*Short exercise 1*
Put the calendar entries, from the first one through the line that contains "to the 2 PM line.", both ends included, into a Markdown table with the columns Row and Line. Number each row and leave out any blank lines.

-- start Excerpt provided --

Crime and punishment Downeast – The early years

Machias Courthouse built about 1850, there is no image of the original courthouse built about 1800

In 1798 the Massachusetts Court of General Sessions authorized a committee to build a courthouse for Washington County in Machias. While not yet the official county seat it was the oldest community Downeast and was generally considered by those who mattered in Massachusetts to be the most settled and organized community on a frontier the borders of which were still in dispute with England.  As early as 1791 the legal business of Washington County was conducted in Machias and many of the original records of those proceedings, including criminal matters, remain in Machias courthouse. Some years ago, a great deal of work was done to preserve these records, and a list and brief summary of the documents can be found in the Washington County Courthouse Archives. 

The Pillory

A review of this summary provides an interesting insight into the type of conduct considered harmful or simply offensive to the public order in those early years Downeast. Naturally assault, theft, murder, etc. and other offenses against the person were prosecuted vigorously by the authorities but these sorts of crimes were rare Downeast in the early days. The first murder in this area was that of Calais Deputy John Downes by the Robbinston counterfeiter Ebenezer Ball in 1811 which has spawned numerous articles and critiques over the years. Ball did not deny he had shot Deputy Downes, but he was probably guilty only of manslaughter, an offense for which he would have been sentenced to only 4 years in prison rather than be remembered as the first person hanged in the District of Maine.

-- end Excerpt provided --

*Short exercise 2*
Reproduce word for word the part of the Machias court history text between "A review of" and "District of Maine.", inclusive.

-- start Dataset rows --

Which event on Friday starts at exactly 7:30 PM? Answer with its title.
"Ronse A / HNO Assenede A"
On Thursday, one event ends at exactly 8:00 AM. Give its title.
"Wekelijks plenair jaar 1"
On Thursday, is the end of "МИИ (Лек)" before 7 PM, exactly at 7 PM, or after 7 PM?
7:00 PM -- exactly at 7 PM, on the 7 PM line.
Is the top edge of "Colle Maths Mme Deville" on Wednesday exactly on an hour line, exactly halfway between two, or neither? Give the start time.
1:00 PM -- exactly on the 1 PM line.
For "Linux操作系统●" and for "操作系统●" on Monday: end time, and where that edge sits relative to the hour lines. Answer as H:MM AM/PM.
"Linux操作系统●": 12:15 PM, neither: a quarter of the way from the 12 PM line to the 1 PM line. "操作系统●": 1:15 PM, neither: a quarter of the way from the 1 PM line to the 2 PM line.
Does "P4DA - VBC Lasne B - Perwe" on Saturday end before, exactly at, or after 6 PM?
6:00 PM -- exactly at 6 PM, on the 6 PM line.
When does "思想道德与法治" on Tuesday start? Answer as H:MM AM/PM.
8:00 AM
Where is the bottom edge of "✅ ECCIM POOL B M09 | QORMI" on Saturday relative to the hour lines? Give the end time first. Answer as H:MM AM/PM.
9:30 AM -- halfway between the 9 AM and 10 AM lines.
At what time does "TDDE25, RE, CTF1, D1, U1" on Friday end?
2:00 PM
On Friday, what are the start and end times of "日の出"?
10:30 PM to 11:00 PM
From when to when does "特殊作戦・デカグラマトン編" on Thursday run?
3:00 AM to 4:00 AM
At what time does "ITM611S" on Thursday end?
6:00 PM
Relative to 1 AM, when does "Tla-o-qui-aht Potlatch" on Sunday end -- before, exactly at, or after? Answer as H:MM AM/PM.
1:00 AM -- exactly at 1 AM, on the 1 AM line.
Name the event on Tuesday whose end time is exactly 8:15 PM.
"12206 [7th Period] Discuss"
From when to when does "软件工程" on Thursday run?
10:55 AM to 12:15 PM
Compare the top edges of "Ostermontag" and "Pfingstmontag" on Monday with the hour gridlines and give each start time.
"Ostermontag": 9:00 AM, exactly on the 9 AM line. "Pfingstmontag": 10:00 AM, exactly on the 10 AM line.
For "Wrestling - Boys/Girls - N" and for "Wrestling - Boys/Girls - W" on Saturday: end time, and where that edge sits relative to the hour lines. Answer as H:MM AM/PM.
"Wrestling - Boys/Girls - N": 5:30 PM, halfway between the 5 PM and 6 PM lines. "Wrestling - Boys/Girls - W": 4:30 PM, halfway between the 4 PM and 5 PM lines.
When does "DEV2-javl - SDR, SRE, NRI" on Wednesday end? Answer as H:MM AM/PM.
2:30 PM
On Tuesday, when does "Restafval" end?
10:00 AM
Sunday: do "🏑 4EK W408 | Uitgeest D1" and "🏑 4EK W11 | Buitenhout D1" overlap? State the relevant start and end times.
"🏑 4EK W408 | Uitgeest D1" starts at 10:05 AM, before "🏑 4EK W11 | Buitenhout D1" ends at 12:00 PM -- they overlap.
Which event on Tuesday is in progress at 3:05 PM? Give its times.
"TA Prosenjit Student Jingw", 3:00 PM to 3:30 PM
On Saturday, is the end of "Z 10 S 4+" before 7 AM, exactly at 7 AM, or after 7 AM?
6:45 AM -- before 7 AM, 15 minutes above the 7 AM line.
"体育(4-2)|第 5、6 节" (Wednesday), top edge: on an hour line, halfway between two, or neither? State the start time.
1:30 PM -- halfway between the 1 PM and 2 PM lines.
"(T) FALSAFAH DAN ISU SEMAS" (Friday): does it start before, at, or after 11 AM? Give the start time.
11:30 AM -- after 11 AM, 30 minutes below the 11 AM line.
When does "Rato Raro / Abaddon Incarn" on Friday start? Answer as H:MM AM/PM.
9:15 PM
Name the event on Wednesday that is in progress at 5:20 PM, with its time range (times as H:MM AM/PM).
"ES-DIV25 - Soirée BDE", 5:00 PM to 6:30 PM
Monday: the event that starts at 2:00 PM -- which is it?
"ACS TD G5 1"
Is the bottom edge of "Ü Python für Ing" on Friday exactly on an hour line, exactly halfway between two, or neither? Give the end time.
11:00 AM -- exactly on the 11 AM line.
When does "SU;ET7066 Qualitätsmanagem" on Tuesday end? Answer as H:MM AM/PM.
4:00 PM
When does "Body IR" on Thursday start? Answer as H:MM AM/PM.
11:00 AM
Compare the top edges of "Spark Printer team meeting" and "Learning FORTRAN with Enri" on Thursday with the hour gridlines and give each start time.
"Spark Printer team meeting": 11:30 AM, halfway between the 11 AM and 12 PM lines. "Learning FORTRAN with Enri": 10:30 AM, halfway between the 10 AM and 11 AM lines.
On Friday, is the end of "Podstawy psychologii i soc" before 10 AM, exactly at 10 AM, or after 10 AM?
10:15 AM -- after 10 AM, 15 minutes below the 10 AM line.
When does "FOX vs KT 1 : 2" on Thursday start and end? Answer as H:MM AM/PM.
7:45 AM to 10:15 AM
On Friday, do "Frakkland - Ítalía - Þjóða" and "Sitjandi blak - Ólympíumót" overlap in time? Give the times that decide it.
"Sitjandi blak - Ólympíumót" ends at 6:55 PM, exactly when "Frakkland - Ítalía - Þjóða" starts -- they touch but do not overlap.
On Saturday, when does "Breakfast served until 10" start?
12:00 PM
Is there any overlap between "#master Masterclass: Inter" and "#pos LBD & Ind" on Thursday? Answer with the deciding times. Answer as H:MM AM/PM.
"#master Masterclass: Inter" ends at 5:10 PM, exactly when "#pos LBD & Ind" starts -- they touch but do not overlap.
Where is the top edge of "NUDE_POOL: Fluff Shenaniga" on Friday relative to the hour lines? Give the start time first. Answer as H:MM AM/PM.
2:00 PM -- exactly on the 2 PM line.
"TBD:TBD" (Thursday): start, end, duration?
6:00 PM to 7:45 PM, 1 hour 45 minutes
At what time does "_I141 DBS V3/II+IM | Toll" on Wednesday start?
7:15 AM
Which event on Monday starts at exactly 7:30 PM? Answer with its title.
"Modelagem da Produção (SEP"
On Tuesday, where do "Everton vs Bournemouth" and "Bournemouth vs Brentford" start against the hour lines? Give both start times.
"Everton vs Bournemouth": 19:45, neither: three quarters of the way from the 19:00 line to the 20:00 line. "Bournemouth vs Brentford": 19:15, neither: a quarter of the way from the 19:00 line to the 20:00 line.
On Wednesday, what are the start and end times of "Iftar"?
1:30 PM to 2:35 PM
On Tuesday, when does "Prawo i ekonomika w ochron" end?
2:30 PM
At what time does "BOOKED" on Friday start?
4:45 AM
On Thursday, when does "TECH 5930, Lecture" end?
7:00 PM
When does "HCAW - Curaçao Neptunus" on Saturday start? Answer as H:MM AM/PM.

-- end Dataset rows --

*Result 1*
| Row | Line |
|---|---|
| 1 | Which event on Friday starts at exactly 7:30 PM? Answer with its title. |
| 2 | "Ronse A / HNO Assenede A" |
| 3 | On Thursday, one event ends at exactly 8:00 AM. Give its title. |
| 4 | "Wekelijks plenair jaar 1" |
| 5 | On Thursday, is the end of "МИИ (Лек)" before 7 PM, exactly at 7 PM, or after 7 PM? |
| 6 | 7:00 PM -- exactly at 7 PM, on the 7 PM line. |
| 7 | Is the top edge of "Colle Maths Mme Deville" on Wednesday exactly on an hour line, exactly halfway between two, or neither? Give the start time. |
| 8 | 1:00 PM -- exactly on the 1 PM line. |
| 9 | For "Linux操作系统●" and for "操作系统●" on Monday: end time, and where that edge sits relative to the hour lines. Answer as H:MM AM/PM. |
| 10 | "Linux操作系统●": 12:15 PM, neither: a quarter of the way from the 12 PM line to the 1 PM line. "操作系统●": 1:15 PM, neither: a quarter of the way from the 1 PM line to the 2 PM line. |

*Result 2*
A review of this summary provides an interesting insight into the type of conduct considered harmful or simply offensive to the public order in those early years Downeast. Naturally assault, theft, murder, etc. and other offenses against the person were prosecuted vigorously by the authorities but these sorts of crimes were rare Downeast in the early days. The first murder in this area was that of Calais Deputy John Downes by the Robbinston counterfeiter Ebenezer Ball in 1811 which has spawned numerous articles and critiques over the years. Ball did not deny he had shot Deputy Downes, but he was probably guilty only of manslaughter, an offense for which he would have been sentenced to only 4 years in prison rather than be remembered as the first person hanged in the District of Maine.